Required work
Write out, unchanged, the lines from the one holding "rom[0]= 8'b00111001;" to the close of the listing. Both the first and last lines belong in it.

*** Opening of Data to process ***

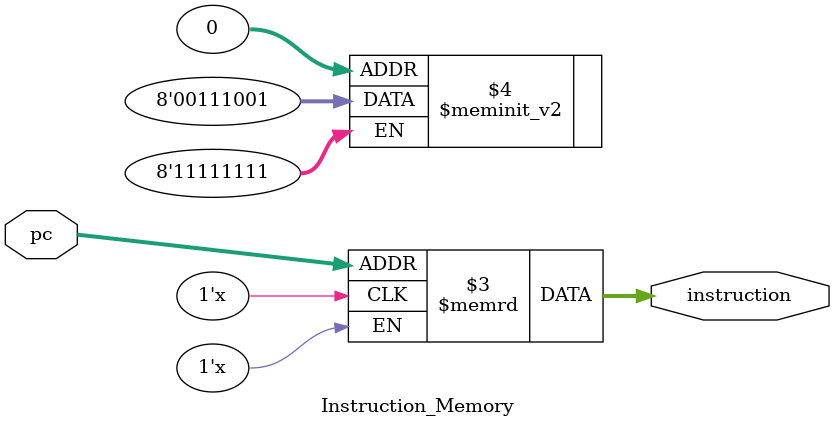
<source format=v>
`timescale 1ns / 1ps

module Instruction_Memory (pc, instruction);   
    input [7:0] pc;
    output reg [7:0] instruction;
    reg [7:0] rom[255:0];    
    initial begin		          
        rom[0]= 8'b00111001;                          
    end    
    always @(pc)
        begin
            instruction <= rom[pc];
        end    
endmodule
</source>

*** Close of Data to process ***

Response to the exercise
        rom[0]= 8'b00111001;                          
    end    
    always @(pc)
        begin
            instruction <= rom[pc];
        end    
endmodule
</source>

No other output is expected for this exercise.